From the Pen of Carter P. Smith
My wife will be the first to tell you that I am not good with dates, at least the kind of dates that most couples pay some semblance of attention to. In fact, she would argue — correctly, I must confess — that I don’t remember any of them. Birthdays, anniversaries, Valentine’s Day — you name it.
Unless otherwise prompted by a well-intentioned friend or an exasperated mother, I tend to remember them only after they are well in the rear-view mirror. It is a less than endearing trait. Thankfully, my wife’s tolerance for such transgressions is high. She is a saint. Let me shout that for the record.
And yet to be fair, she will not be the least bit surprised to read on this page that I am now calling your attention to a date, albeit one that has nothing to do with her.
March 7, 2012. The setting was rather uninspiring — my front yard. I heard them before I saw them.
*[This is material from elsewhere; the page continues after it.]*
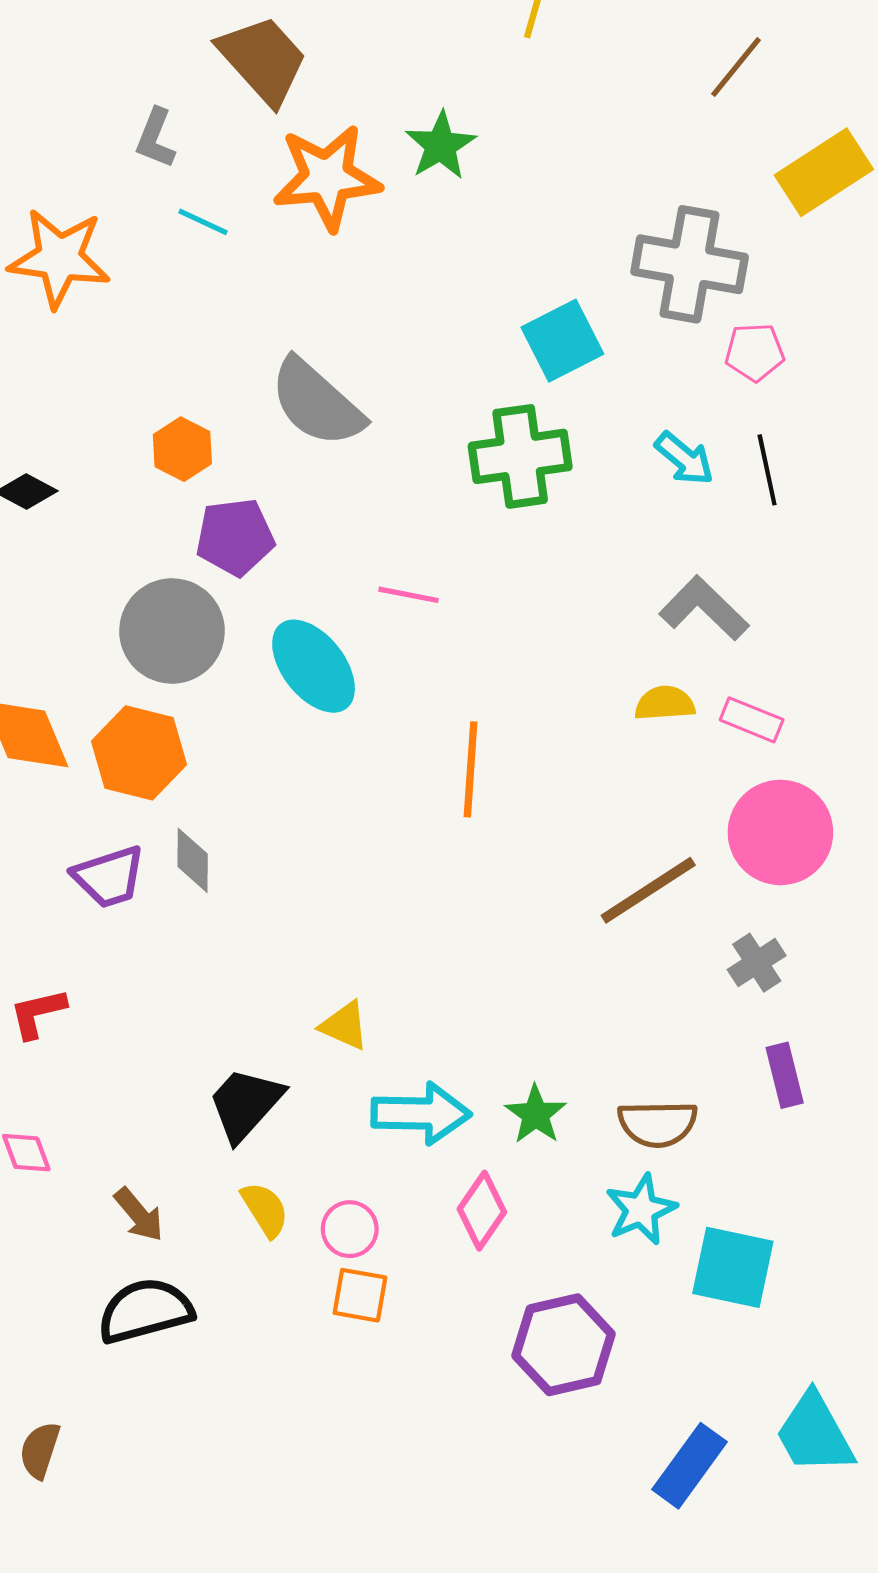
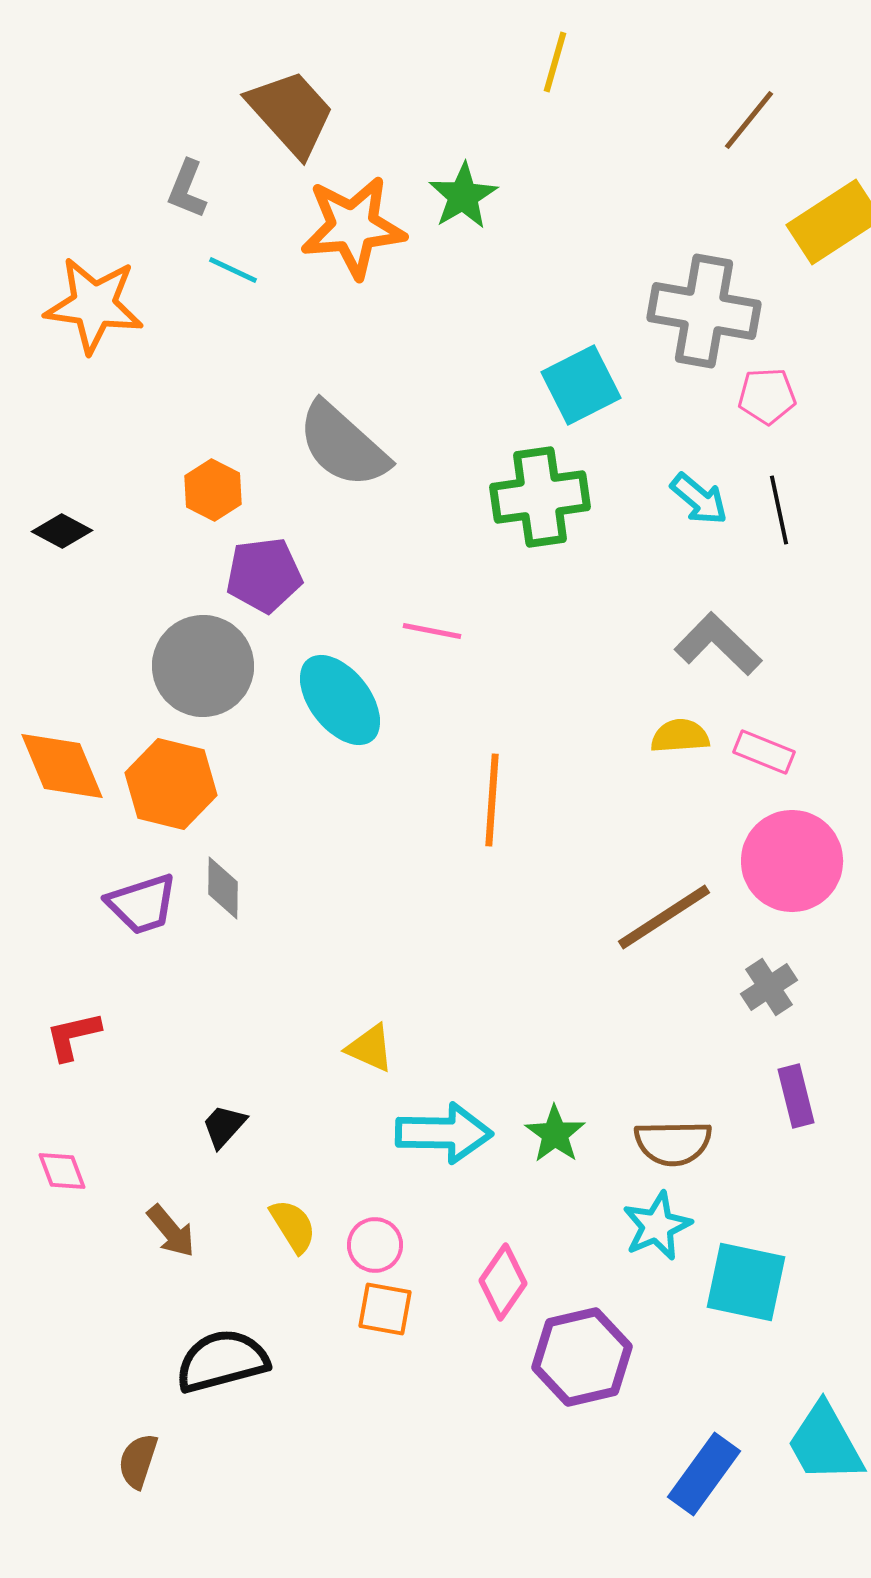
black trapezoid: (245, 1104) -> (224, 1126), moved, size x0.6
pink diamond: (482, 1211) -> (503, 1282), moved
black semicircle: (145, 1311) -> (222, 1361), moved
brown semicircle: (40, 1450) -> (138, 1461), moved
The telltale raucous cackling high above me in the canopy of the post oaks meant only one thing. One of our now-treasured ornithological rites of spring was on again. The yellow-crowned night-herons had come back again for their annual cycle of courtship, nest building, egg laying and chick rearing. And, we would have a front-row seat for it all.
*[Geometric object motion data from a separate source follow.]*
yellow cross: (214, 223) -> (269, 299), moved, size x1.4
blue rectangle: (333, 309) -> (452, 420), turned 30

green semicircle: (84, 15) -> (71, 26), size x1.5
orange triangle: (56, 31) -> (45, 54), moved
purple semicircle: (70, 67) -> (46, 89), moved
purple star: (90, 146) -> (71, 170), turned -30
When my wife and I purchased our home in a quiet little area just northeast of the University of Texas, we were smitten with the big post oaks that blanketed the neighborhood. We had no idea that the nesting herons would come with them, but come they did.
Our first spring in the house, we were treated with three different pairs of night-herons that staked out their claims in the real estate above us. We watched with great amusement as the males chased after the females with characteristic and unrelenting persistence. At the risk of sounding anthropomorphic, they seemed to be as curious about their new neighbors as we of them. They had a penchant for flying down and landing on the rails around our deck. Our border collie didn’t know what to make of them — they couldn’t exactly be herded or rounded up. Occasionally, one would come down into the yard and march right over to him, a rather hilarious encounter that would puzzle our dog to no end.
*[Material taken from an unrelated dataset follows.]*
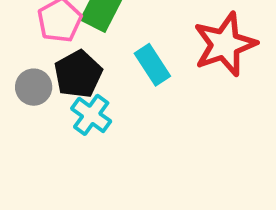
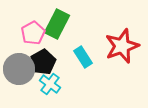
gray circle: (34, 87) -> (19, 69), size x1.6

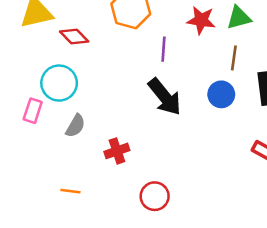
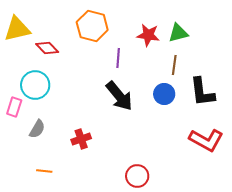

We cheered them on as they built their nests, a seemingly rickety and haphazardly arranged jumble of sticks, arranged precariously on the limbs of the post oaks. My wife fretted over them daily, meeting me each evening at the door with a barrage of questions about whether I thought they would pull off a successful hatch. I tried the usual biologist’s explanation that we would have to be patient and to let nature take its due course. She was rarely satisfied with such biological equivocations. She delighted in pointing out their nests to anyone who stopped by the house — friends, family, the mailman and FedEx and UPS guys, the four game wardens who happened to be in the neighborhood, and even the Jehovah’s Witnesses who stopped by one Saturday afternoon. She checked on them incessantly until she finally caught sight of what she was waiting for — the little chicks, six in all, sticking their little fuzzy heads out anxiously awaiting the next little frog or fish hauled over from a nearby creek by one of the parents.
We watched as the chicks grew and grew and ultimately fledged from the nest. It was great fun.
And so it goes with birding and bird watching in the Lone Star State, where we are blessed with more birds than any other state. Thanks to a diverse set of habitats across our state, we can see birds of all plumages — rare ones like the whooping crane and the golden-cheeked warbler, common ones like the scissor-tailed flycatcher and red-tailed hawk, resplendently colorful ones like the green jay and great kiskadee, and coastal specialties like the brown pelican and roseate spoonbill.
If you need a place to look for them, go to the Texas Parks and Wildlife Department’s website and learn about the state’s five wildlife trails or simply stop by one of your nearby state parks and wildlife management areas. I can assure you there will be something there for you to enjoy.
Thanks for caring about your wild things and wild places. They need you more than ever.